In dit hoofdstuk bespreken we de verschillende modi van werking van een blokcijfer. Dit zijn procedurele regels voor een generiek blokcijfer. Interessant is dat de verschillende modi resulteren in verschillende eigenschappen die bijdragen aan de veiligheid van het onderliggende blokcijfer.
Een blokcijfer verwerkt de gegevensblokken van vaste grootte. Gewoonlijk is de grootte van een bericht groter dan de blokgrootte.

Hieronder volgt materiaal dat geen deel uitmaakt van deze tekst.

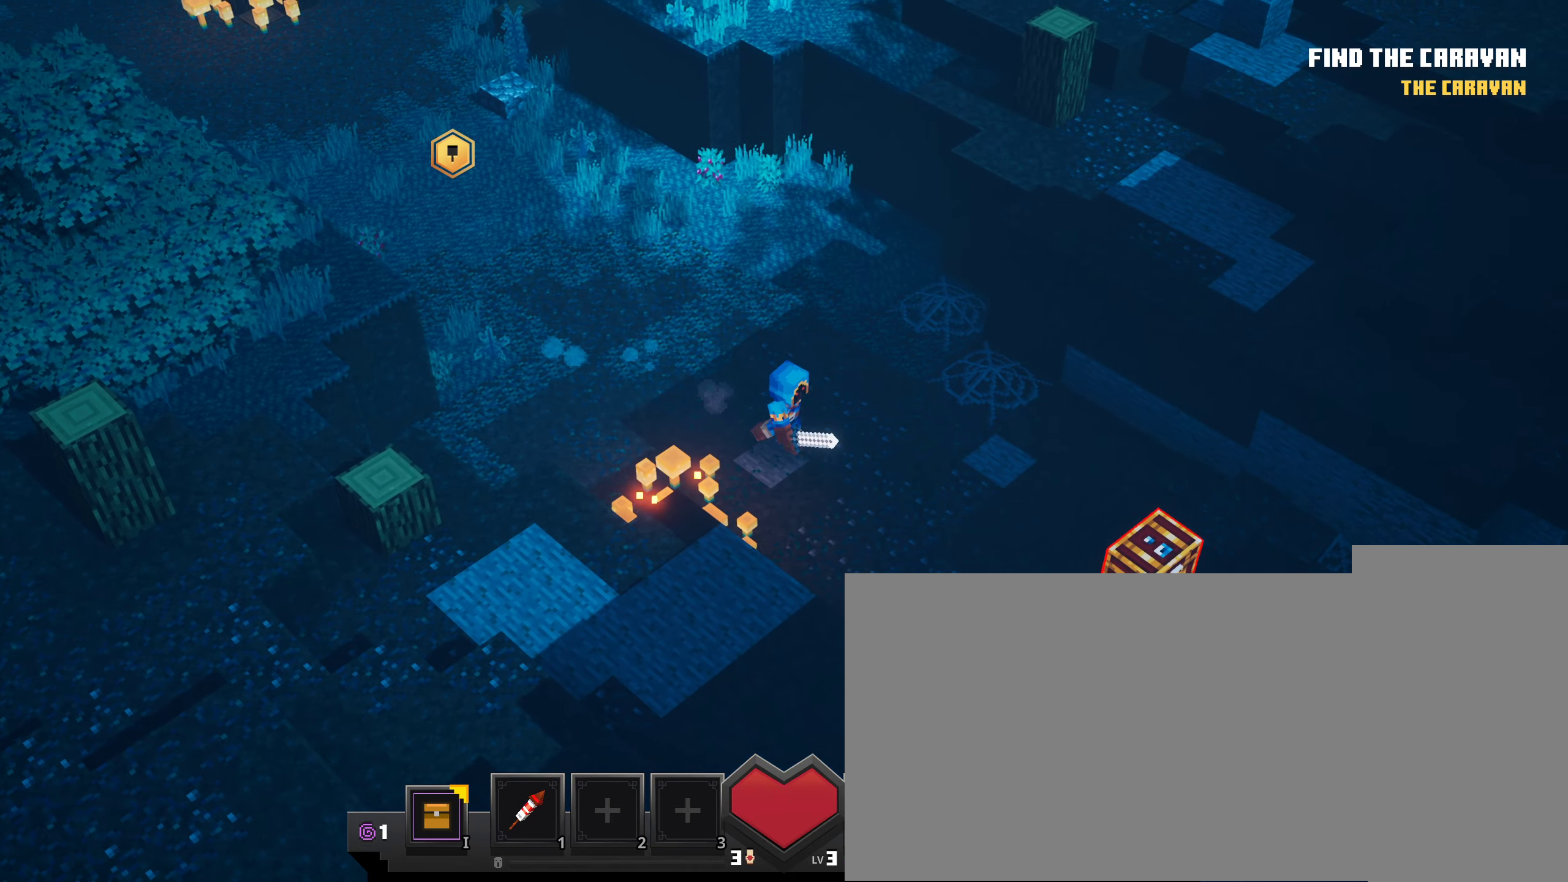
{"keys": [], "mouse": ["left"], "events": [[67, "mouse_right", "up"], [184, "mouse_left", "down"]]}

Daarom wordt het lange bericht verdeeld in een reeks opeenvolgende berichtblokken, en het cijfer bewerkt deze blokken één voor één.

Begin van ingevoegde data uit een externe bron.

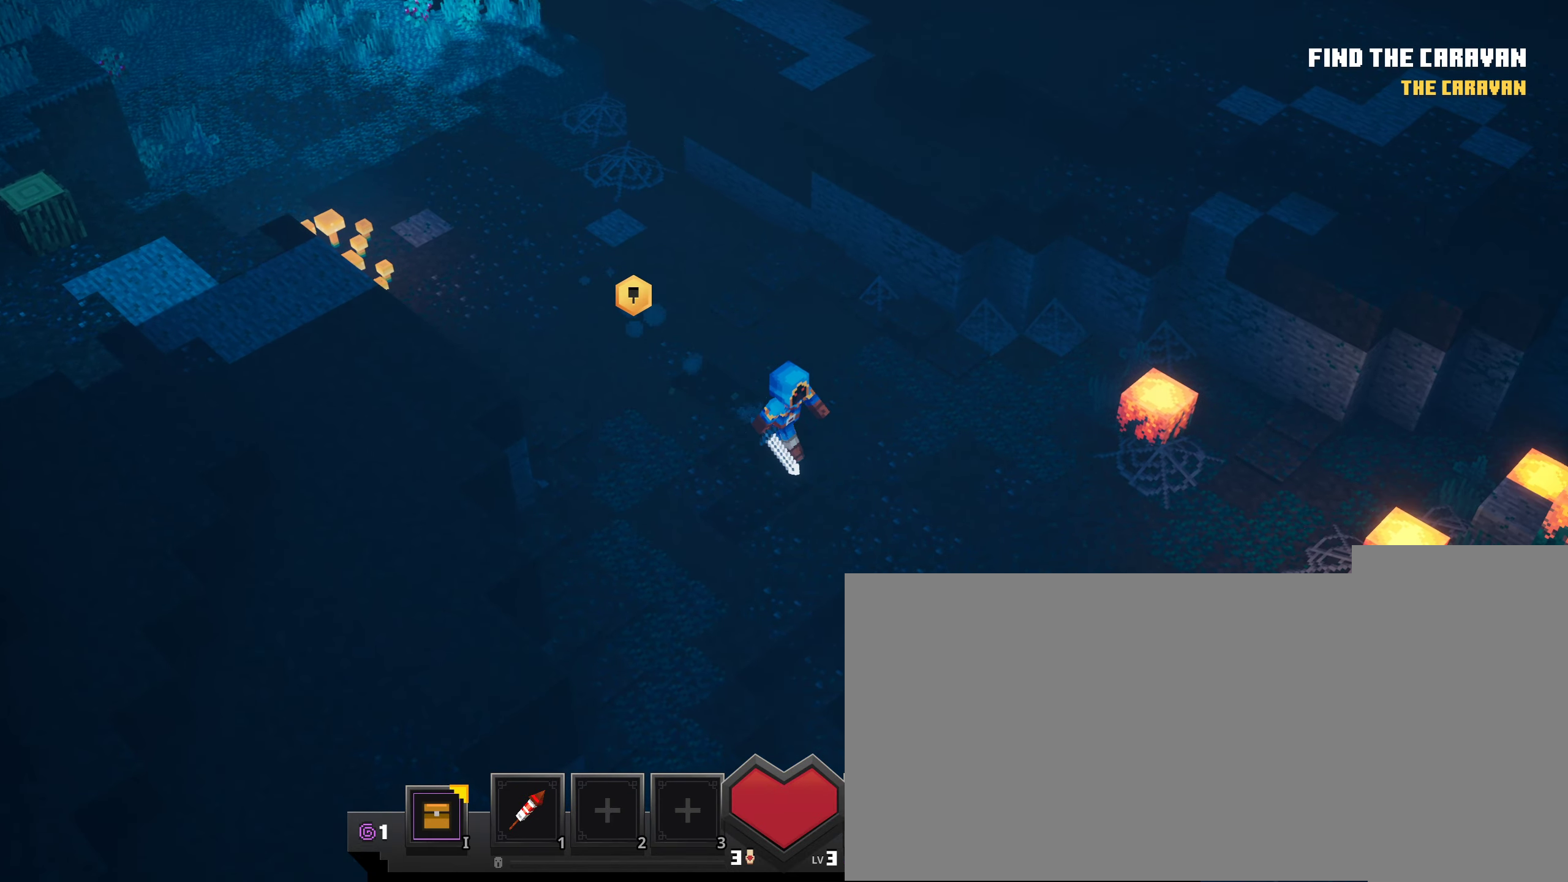
{"keys": [], "mouse": [], "events": [[33, "mouse_left", "up"]]}
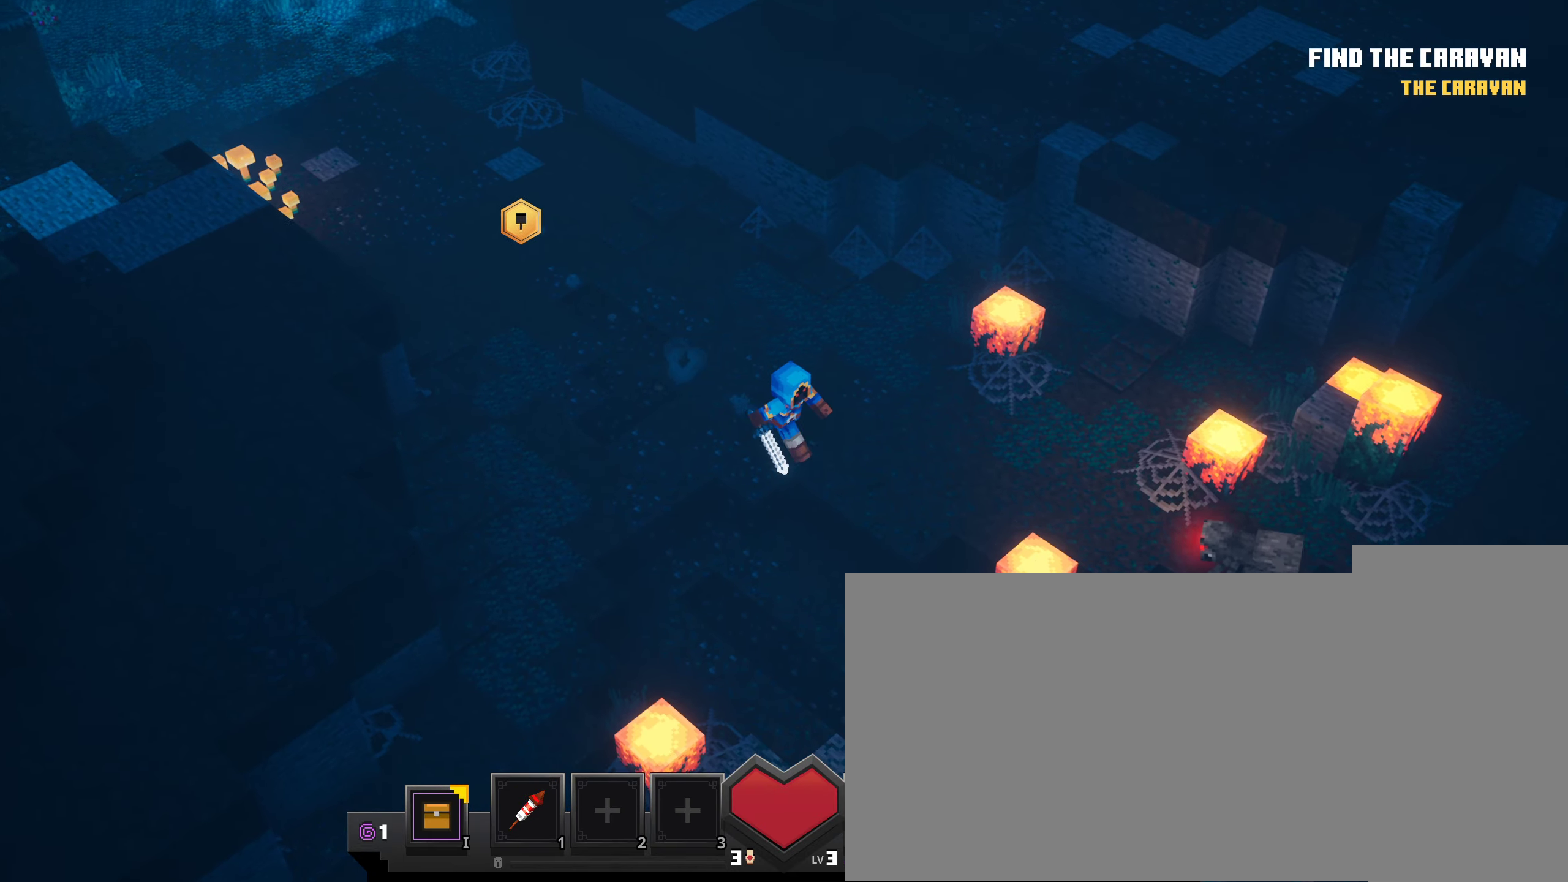
{"keys": [], "mouse": ["right"], "events": [[34, "mouse_left", "down"], [184, "mouse_left", "up"], [401, "mouse_right", "down"]]}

Electronic Code Book (ECB) Mode
Deze modus is een zeer eenvoudige manier om een reeks opeenvolgende berichtblokken te verwerken.
Werking
-
De gebruiker neemt het eerste blok onbewerkte tekst en versleutelt dit met de sleutel om het eerste blok cijfertekst te produceren.
-
Hij neemt vervolgens het tweede blok onbewerkte tekst en volgt hetzelfde proces met dezelfde sleutel, enzovoort.
De ECB-methode is deterministisch, dat wil zeggen dat als een blok platte tekst P1, P2,…, Pm tweemaal met dezelfde sleutel wordt versleuteld, de uiteindelijke cijfertekstblokken dezelfde zullen zijn.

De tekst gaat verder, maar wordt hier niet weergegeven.